Tony Hain alh-ietf at tndh.net
Thu Mar 22 05:16:21 EDT 2007

Leo Bicknell wrote:
> > ...
> > further extending the lifetime of IPv4 is a waste of everyone's time
> > and energy. People will need to learn the realities of the new
> version of IP, or find another line of work.
> I strongly disagree with that statement.  No matter your thoughts on
> IPv4 and IPv6 one of ARIN's tasks is to be a steward of IPv4 space /for
> as long as people wish to use it./
> There is a long history of new technology eroding existing markets, but
> rarely does it make them go away.  More importantly, technology that is
> not useful in one market may be huge in another.
> Venezula uses lots of Ethanol, the US does not.  This despite a gas
> crisis in the 70's, and numerous alternative technologies.  Digital
> downloads have not stopped people from selling CD's.  VoIP has not
> forced AT&T and wireline phone providers out of business.  There are
> companies out there still making steam engines and buggy whips, if only
> for much smaller market segments today.

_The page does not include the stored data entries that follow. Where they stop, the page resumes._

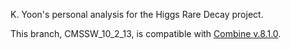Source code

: K. Yoon's personal analysis for the Higgs Rare Decay project.

This branch, CMSSW_10_2_13, is compatible with [Combine v.8.1.0](https://github.com/cms-analysis/HiggsAnalysis-CombinedLimit/releases/tag/v8.1.0).

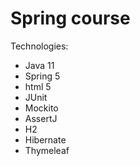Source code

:# Spring course
Technologies: 
- Java 11
- Spring 5
- html 5
- JUnit
- Mockito
- AssertJ
- H2
- Hibernate
- Thymeleaf
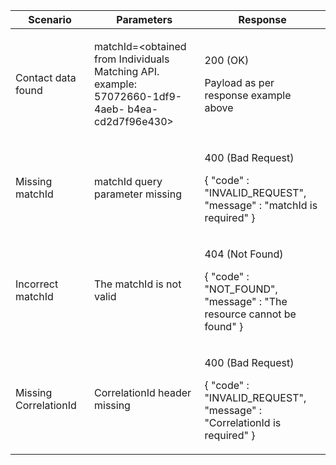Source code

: <table>
    <col width="25%">
    <col width="35%">
    <col width="40%">
    <thead>
    <tr>
        <th>Scenario</th>
        <th>Parameters</th>
        <th>Response</th>
    </tr>
    </thead>
    <tbody>
    <tr>
        <td><p>Contact data found</p></td>
        <td><p>matchId=&lt;obtained from Individuals Matching API. example: 57072660-1df9-4aeb-
                        b4ea-cd2d7f96e430&gt;</p></td>
        <td><p>200 (OK)</p><p>Payload as per response example above</p></td>
    </tr>
    <tr>
        <td><p>Missing matchId</p></td>
        <td><p>matchId query parameter missing</p></td>
        <td><p>400 (Bad Request)</p>
        <p>{ &quot;code&quot; : &quot;INVALID_REQUEST&quot;,<br/>&quot;message&quot; : &quot;matchId is required&quot; }</p>
        </td>
    </tr>
    <tr>
        <td><p>Incorrect matchId</p></td>
        <td><p>The matchId is not valid</p></td>
        <td><p>404 (Not Found)</p>
        <p>{ &quot;code&quot; : &quot;NOT_FOUND&quot;,<br/>&quot;message&quot; : &quot;The resource cannot be found&quot; }</p></td>
    </tr>
    <tr>
        <td><p>Missing CorrelationId</p></td>
        <td><p>CorrelationId header missing</p></td>
        <td><p>400 (Bad Request)</p>
        <p>{ &quot;code&quot; : &quot;INVALID_REQUEST&quot;,<br/>&quot;message&quot; : &quot;CorrelationId is required&quot; }</p>
        </td>
    </tr>    
    </tbody>
</table>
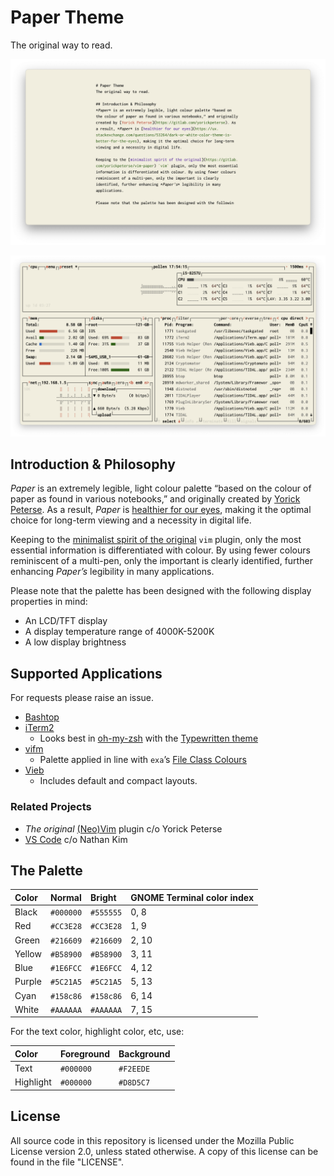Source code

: # Paper Theme
The original way to read.

![vim](screenshots/vim-eg.png)

![btop](screenshots/btop-eg.png)

## Introduction & Philosophy
*Paper* is an extremely legible, light colour palette “based on the colour of paper as found in various notebooks,” and originally created by [Yorick Peterse](https://gitlab.com/yorickpeterse). As a result, *Paper* is [healthier for our eyes](https://ux.stackexchange.com/questions/53264/dark-or-white-color-theme-is-better-for-the-eyes), making it the optimal choice for long-term viewing and a necessity in digital life.

Keeping to the [minimalist spirit of the original](https://gitlab.com/yorickpeterse/vim-paper) `vim` plugin, only the most essential information is differentiated with colour. By using fewer colours reminiscent of a multi-pen, only the important is clearly identified, further enhancing *Paper’s* legibility in many applications.

Please note that the palette has been designed with the following display properties in mind:

- An LCD/TFT display
- A display temperature range of 4000K-5200K
- A low display brightness

## Supported Applications
For requests please raise an issue.

- [Bashtop](themes/bashtop)
- [iTerm2](themes/iterm)
    - Looks best in [oh-my-zsh](https://ohmyz.sh/) with the [Typewritten theme](https://github.com/reobin/typewritten)
- [vifm](themes/vifm)
    - Palette applied in line with `exa`’s [File Class Colours](https://the.exa.website/docs/colour-themes)
- [Vieb](themes/vieb)
    - Includes default and compact layouts.

### Related Projects
- *The original* [(Neo)Vim](https://gitlab.com/yorickpeterse/vim-paper) plugin c/o Yorick Peterse
- [VS Code](https://marketplace.visualstudio.com/items?itemName=18kimn.notebook-theme) c/o Nathan Kim

## The Palette

| Color   | Normal    | Bright    | GNOME Terminal color index
|:--------|:----------|:----------|:--------------------------
| Black   | `#000000` | `#555555` | 0, 8
| Red     | `#CC3E28` | `#CC3E28` | 1, 9
| Green   | `#216609` | `#216609` | 2, 10
| Yellow  | `#B58900` | `#B58900` | 3, 11
| Blue    | `#1E6FCC` | `#1E6FCC` | 4, 12
| Purple  | `#5C21A5` | `#5C21A5` | 5, 13
| Cyan    | `#158c86` | `#158c86` | 6, 14
| White   | `#AAAAAA` | `#AAAAAA` | 7, 15

For the text color, highlight color, etc, use:

| Color     | Foreground | Background
|:----------|:-----------|:------------
| Text      | `#000000`  | `#F2EEDE`
| Highlight | `#000000`  | `#D8D5C7`

## License
All source code in this repository is licensed under the Mozilla Public License version 2.0, unless stated otherwise. A copy of this license can be found in the file "LICENSE".
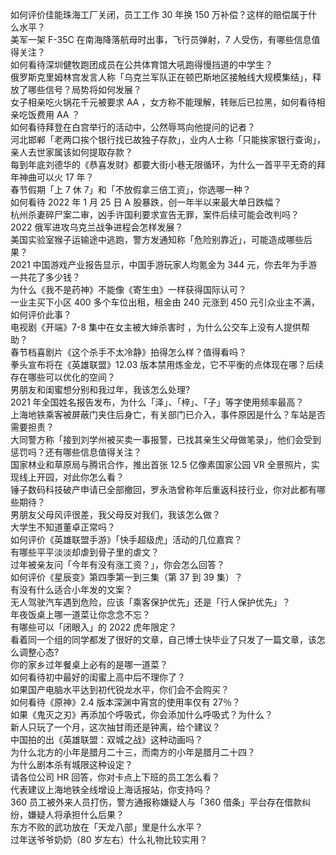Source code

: 如何评价佳能珠海工厂关闭，员工工作 30 年换 150 万补偿？这样的赔偿属于什么水平？  
美军一架 F-35C 在南海降落航母时出事，飞行员弹射，7 人受伤，有哪些信息值得关注？  
如何看待深圳健牧跑团成员在公共体育馆大吼跑得慢挡道的中学生？  
俄罗斯克里姆林宫发言人称「乌克兰军队正在顿巴斯地区接触线大规模集结」，释放了哪些信号？局势将如何发展？  
女子相亲吃火锅花千元被要求 AA ，女方称不能理解，转账后已拉黑，如何看待相亲吃饭费用 AA ？  
如何看待拜登在白宫举行的活动中，公然辱骂向他提问的记者？  
河北邯郸「老两口挨个银行找已故独子存款」，业内人士称「只能挨家银行查询」，亲人去世家属该如何提取存款？  
每到年底刘德华的《恭喜发财》都要大街小巷无限循环，为什么一首平平无奇的拜年神曲可以火 17 年？  
春节假期「上 7 休 7」和「不放假拿三倍工资」，你选哪一种？  
如何看待 2022 年 1 月 25 日 A 股暴跌，创一年半以来最大单日跌幅？  
杭州杀妻碎尸案二审，凶手许国利要求宣告无罪，案件后续可能会改判吗？  
2022 俄军进攻乌克兰战争进程会怎样发展？  
美国实验室猴子运输途中逃跑，警方发通知称「危险别靠近」，可能造成哪些后果？  
2021 中国游戏产业报告显示，中国手游玩家人均氪金为 344 元，你去年为手游一共花了多少钱？  
为什么《我不是药神》不能像《寄生虫》一样获得国际认可？  
一业主买下小区 400 多个车位出租，租金由 240 元涨到 450 元引众业主不满，如何评价此事？  
电视剧《开端》7-8 集中在女主被大婶杀害时 ，为什么公交车上没有人提供帮助？  
春节档喜剧片《这个杀手不太冷静》拍得怎么样？值得看吗？  
拳头宣布将在《英雄联盟》12.03 版本禁用炼金龙，它不平衡的点体现在哪？后续存在哪些可以优化的空间？  
男朋友和闺蜜想分别和我过年，我该怎么处理?  
2021 年全国姓名报告发布，为什么「泽」、「梓」、「子」等字使用频率最高？  
上海地铁乘客被屏蔽门夹住后身亡，有关部门已介入，事件原因是什么？车站是否需要担责？  
大同警方称「接到刘学州被买卖一事报警，已找其亲生父母做笔录」，他们会受到惩罚吗？还有哪些信息值得关注？  
国家林业和草原局与腾讯合作，推出首张 12.5 亿像素国家公园 VR 全景照片，实现线上开园，对此你怎么看？  
锤子数码科技破产申请已全部撤回，罗永浩曾称年后重返科技行业，你对此都有哪些期待？  
男朋友父母风评很差，我父母反对我们，我该怎么做？  
大学生不知道董卓正常吗？  
如何评价《英雄联盟手游》「快手超级虎」活动的几位嘉宾？  
有哪些平平淡淡却虐到骨子里的虐文？  
过年被亲友问「今年有没有涨工资？」，你会怎么回答？  
如何评价《星辰变》第四季第一到三集（第 37 到 39 集）？  
有没有什么适合小年发的文案？  
无人驾驶汽车遇到危险，应该「乘客保护优先」还是「行人保护优先」？  
年夜饭桌上哪一道菜让你念念不忘？  
有哪些可以「闭眼入」的 2022 虎年限定？  
看着同一个组的同学都发了很好的文章，自己博士快毕业了只发了一篇文章，该怎么调整心态?  
你的家乡过年餐桌上必有的是哪一道菜？  
如何看待初中最好的闺蜜上高中后不理你了？  
如果国产电脑水平达到初代锐龙水平，你们会不会购买？  
如何看待《原神》2.4 版本深渊中宵宫的使用率仅有 27％？  
如果《鬼灭之刃》再添加个呼吸式，你会添加什么呼吸式？为什么？  
新人只玩了一个月，这次抽甘雨还是钟离，给个建议？  
中国拍的出《英雄联盟：双城之战》这种动画吗？  
为什么北方的小年是腊月二十三，而南方的小年是腊月二十四？  
为什么剧本杀有城限这种设定？  
请各位公司 HR 回答，你对卡点上下班的员工怎么看？  
代表建议上海地铁全线增设上海话报站，你支持吗？  
360 员工被外来人员打伤，警方通报称嫌疑人与「360 借条」平台存在借款纠纷，嫌疑人将承担什么后果？  
东方不败的武功放在「天龙八部」里是什么水平？  
过年送爷爷奶奶（80 岁左右）什么礼物比较实用？  
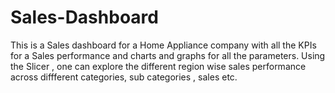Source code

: # Sales-Dashboard

This is a Sales dashboard for a Home Appliance company with all the KPIs for a Sales performance and charts and graphs for all the parameters.
Using the Slicer , one can explore the different region wise sales performance across diffferent categories, sub categories , sales etc. 
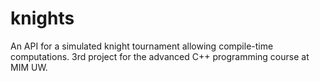 # knights
An API for a simulated knight tournament allowing compile-time computations. 3rd project for the advanced C++ programming course at MIM UW.
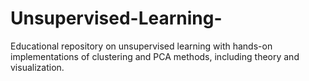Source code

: # Unsupervised-Learning-
Educational repository on unsupervised learning with hands-on implementations of clustering and PCA methods, including theory and visualization.
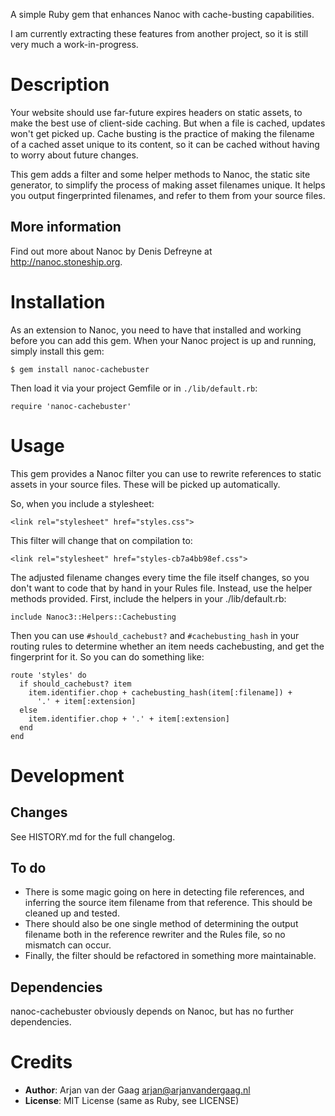 A simple Ruby gem that enhances Nanoc with cache-busting capabilities.

I am currently extracting these features from another project, so it is still very much a work-in-progress.

Description
===========

Your website should use far-future expires headers on static assets, to make
the best use of client-side caching. But when a file is cached, updates won't
get picked up. Cache busting is the practice of making the filename of a
cached asset unique to its content, so it can be cached without having to
worry about future changes.

This gem adds a filter and some helper methods to Nanoc, the static site
generator, to simplify the process of making asset filenames unique. It helps
you output fingerprinted filenames, and refer to them from your source files.

More information
----------------


Find out more about Nanoc by Denis Defreyne at http://nanoc.stoneship.org.

Installation
============

As an extension to Nanoc, you need to have that installed and working before
you can add this gem. When your Nanoc project is up and running, simply
install this gem:

    $ gem install nanoc-cachebuster

Then load it via your project Gemfile or in `./lib/default.rb`:

    require 'nanoc-cachebuster'

Usage
=====

This gem provides a Nanoc filter you can use to rewrite references to static
assets in your source files. These will be picked up automatically.

So, when you include a stylesheet:

    <link rel="stylesheet" href="styles.css">

This filter will change that on compilation to:

    <link rel="stylesheet" href="styles-cb7a4bb98ef.css">

The adjusted filename changes every time the file itself changes, so you don't
want to code that by hand in your Rules file. Instead, use the helper methods
provided. First, include the helpers in your ./lib/default.rb:

    include Nanoc3::Helpers::Cachebusting

Then you can use `#should_cachebust?` and `#cachebusting_hash` in your routing
rules to determine whether an item needs cachebusting, and get the fingerprint
for it. So you can do something like:

    route 'styles' do
      if should_cachebust? item
        item.identifier.chop + cachebusting_hash(item[:filename]) +
          '.' + item[:extension]
      else
        item.identifier.chop + '.' + item[:extension]
      end
    end

Development
===========

Changes
-------

See HISTORY.md for the full changelog.

To do
-----

* There is some magic going on here in detecting file references, and
  inferring the source item filename from that reference. This should be
  cleaned up and tested.
* There should also be one single method of determining the output filename
  both in the reference rewriter and the Rules file, so no mismatch can occur.
* Finally, the filter should be refactored in something more maintainable.

Dependencies
------------

nanoc-cachebuster obviously depends on Nanoc, but has no further dependencies.

Credits
=======

* **Author**: Arjan van der Gaag <arjan@arjanvandergaag.nl>
* **License**: MIT License (same as Ruby, see LICENSE)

Yes, there will be a market for a few IPv4 experts for some time to come,
just as centuries after the height of its demand there is still a market for
hand-made masquerade masks in Venice. My point was that the market will not
sustain the number of IPv4 experts that it does today, just as there are
only 2 mask makers left in Venice. 

Assuming the IPv4 space is fully allocated/assigned by 2010, by 2015 the
number of people that can make a living by only knowing IPv4 will be
substantially lower than where we are today. By giving preference to IPv6
when it works, by 2015 the amount of IPv4 traffic will be effectively zero
from the perspective of today's giddy heights. Yes, IPv4 will persist for
decades within organizations (HP printers with embedded IPv4-only
controllers will not die), but those islands will be parked in cookie-cutter
corners of the network where no expertise is required.